Treating drug-resistant TB is extremely difficult because doctors have to use a different set of drugs, known as second-line drugs. These are stronger but less effective. They are also more toxic. They have many side-effects, including deafness and severe depression. These drugs also have to be taken for at least 18 months – which is often the reason patients fail to complete their treatment correctly. The bacteria continues to mutate and the result is what we call extensively drug-resistant TB.
These strains are resistant to the best first- and second-line drugs and they can be transmitted to healthy individuals. There are few drugs left to treat patients with extensively drug-resistant TB and up to 75% of patients die if infected with this strain of TB.
What we found
We analysed the DNA sequences of 498 drug-resistant strains of TB to see if we could identify the mutations that cause resistance.
What we found was that for both the first- and second-line drugs we could predict pretty well whether the strain was resistant or not – just from the DNA sequence alone. We were also able to find new mutations that cause resistance to a particularly toxic drug called cycloserine, which can cause suicidal depression.
The ultimate aim of a rapid drug resistance test can only be achieved if we can identify all the mutations that cause resistance. This research takes us another step forward in this direction. The information can be used to develop the next generation of rapid molecular TB diagnostic tests, which will allow us to use toxic drugs like cycloserine in only those patients who will benefit from the drug.
Working around resistance
In one of our previous studies, we traced the emergence of drug-resistant TB back to the 1950s in South Africa’s KwaZulu-Natal province. The findings highlighted the inevitability of drug resistance, as the bacteria that causes TB seems to be able to develop resistance to every new drug we throw at it.
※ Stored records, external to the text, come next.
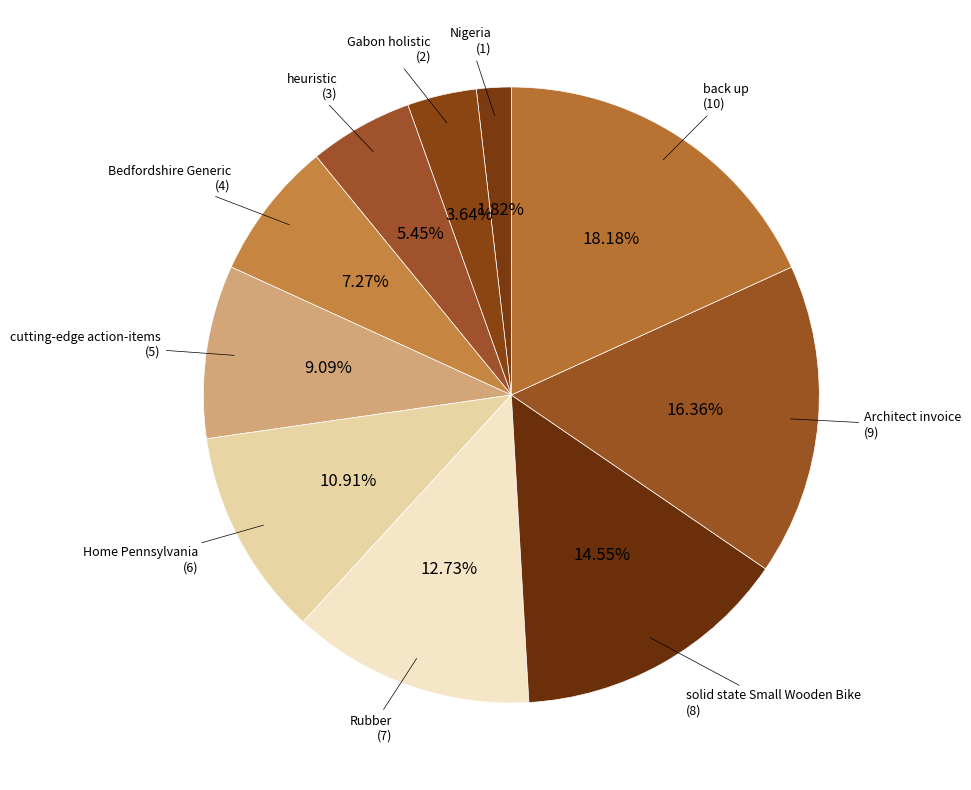

Count the number of slices in the pie.

10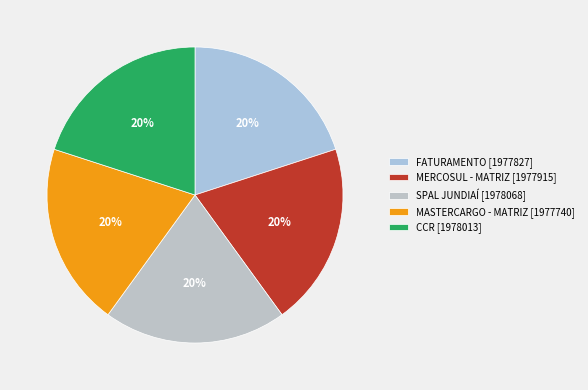

How many segments does this pie chart have?

5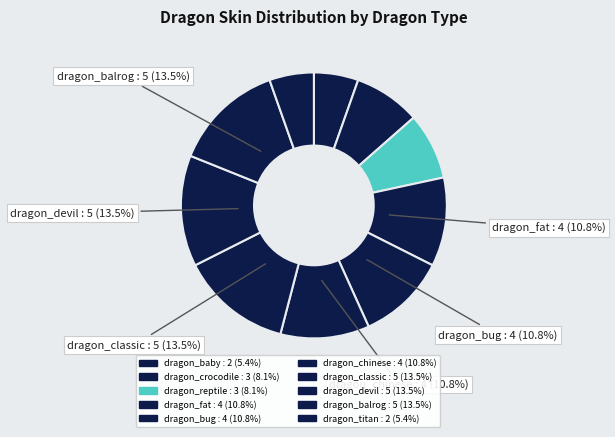

Combined, what portion of the pie is dragon_fat and dragon_chinese?

21.6%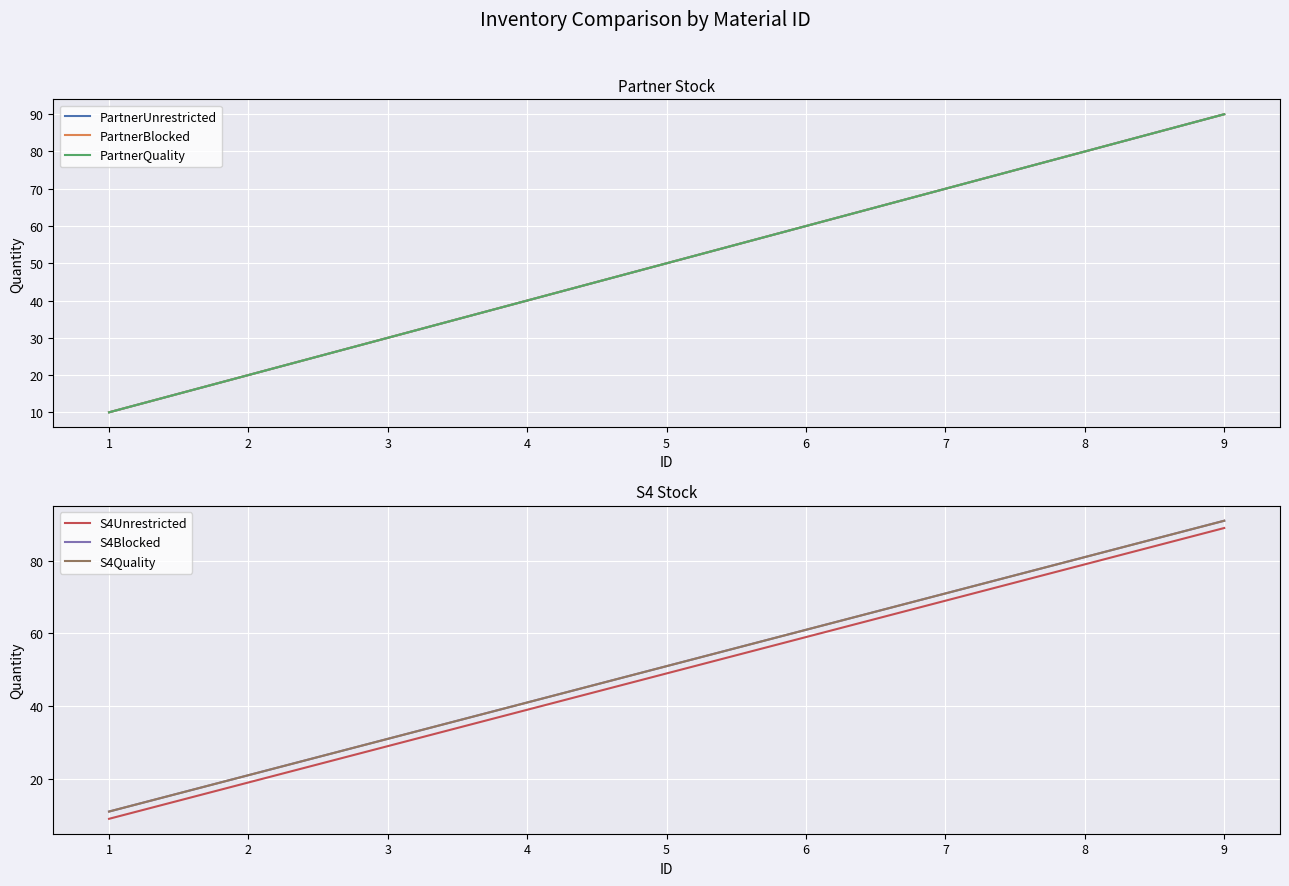

Reading left to right, extract all data points from this chart.

PartnerUnrestricted: 1=10	2=20	3=30	4=40	5=50	6=60	7=70	8=80	9=90
PartnerBlocked: 1=10	2=20	3=30	4=40	5=50	6=60	7=70	8=80	9=90
PartnerQuality: 1=10	2=20	3=30	4=40	5=50	6=60	7=70	8=80	9=90
S4Unrestricted: 1=9	2=19	3=29	4=39	5=49	6=59	7=69	8=79	9=89
S4Blocked: 1=11	2=21	3=31	4=41	5=51	6=61	7=71	8=81	9=91
S4Quality: 1=11	2=21	3=31	4=41	5=51	6=61	7=71	8=81	9=91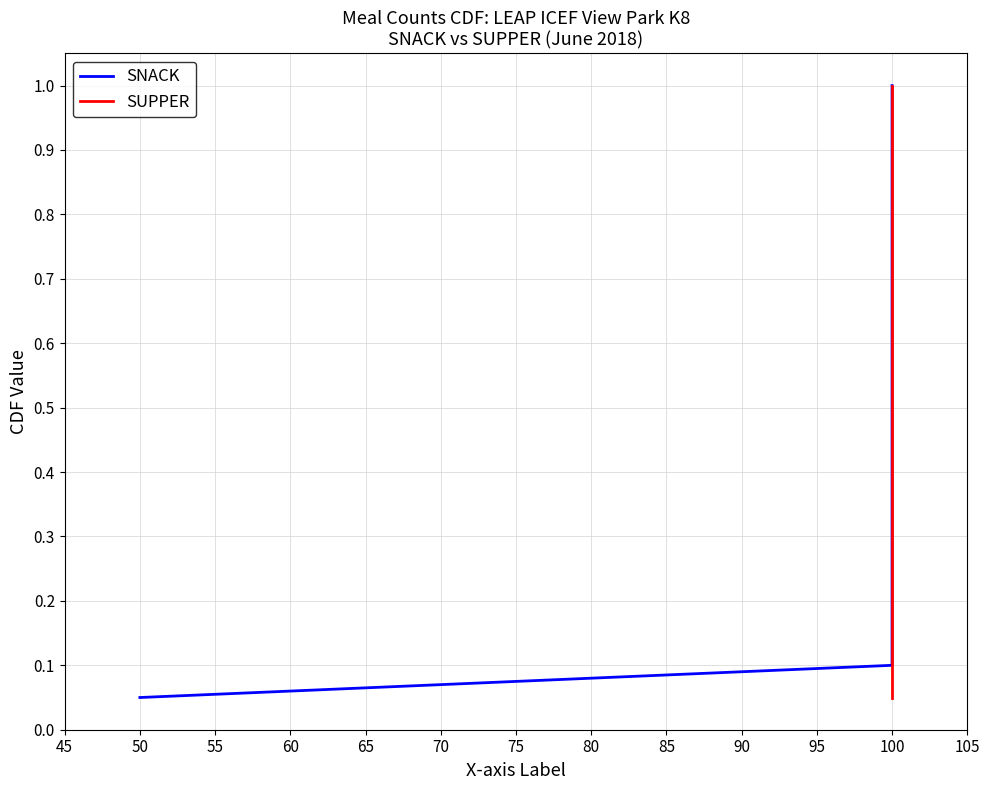

What is the sum of all SNACK values?

10.5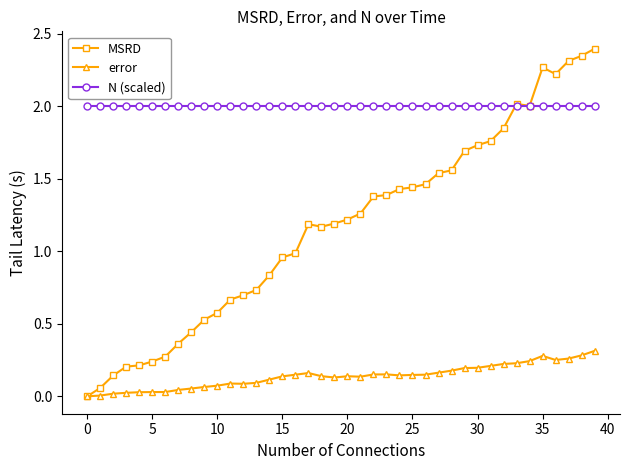

Which series has the widest spread of values?

MSRD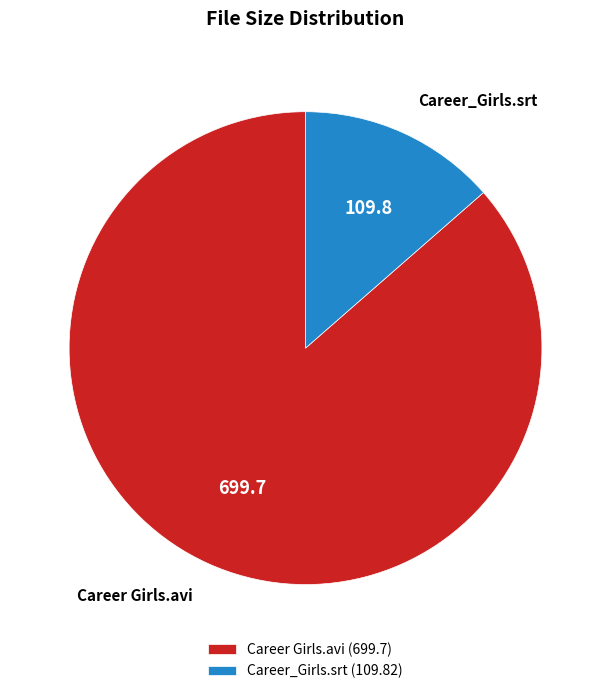

Combined, do Career_Girls.srt and Career Girls.avi account for over 50%?

Yes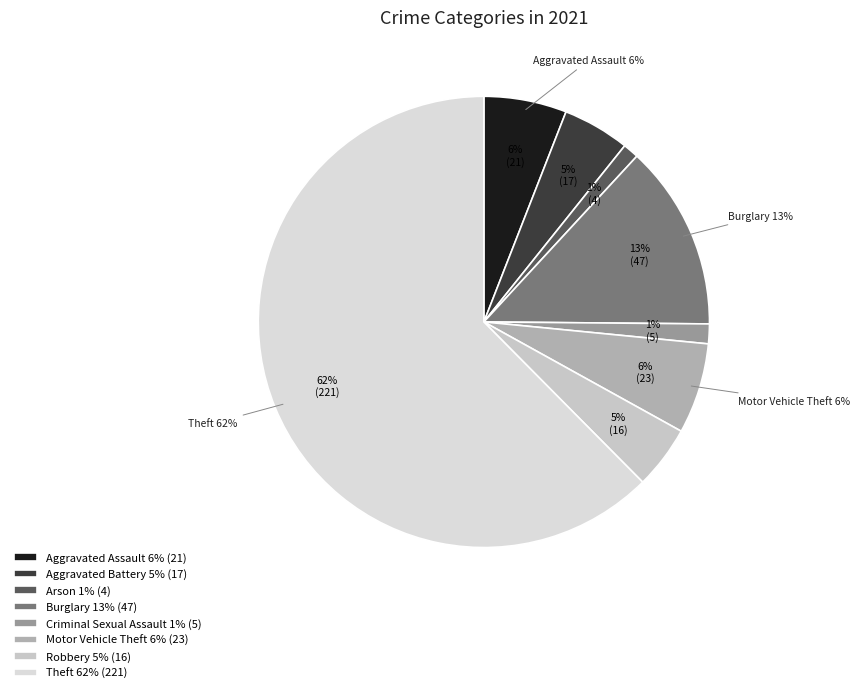

The Robbery slice represents 10% of the pie. True or false?

False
This is particularly important now as there are now two new drugs that have been developed to treat TB: bedaquiline and delamanid. If we don’t use these drugs extremely carefully resistance will develop rapidly and we will be back to square one.
Using advanced genome sequencing technologies will ultimately help us reach a much faster diagnosis, and ensure that treatment is optimal. Patients will be able to get a personalised set of drugs that will definitely work for them and avoid getting toxic drugs that don’t benefit them. In this way we’ll also hopefully guard against new resistant strains of TB developing.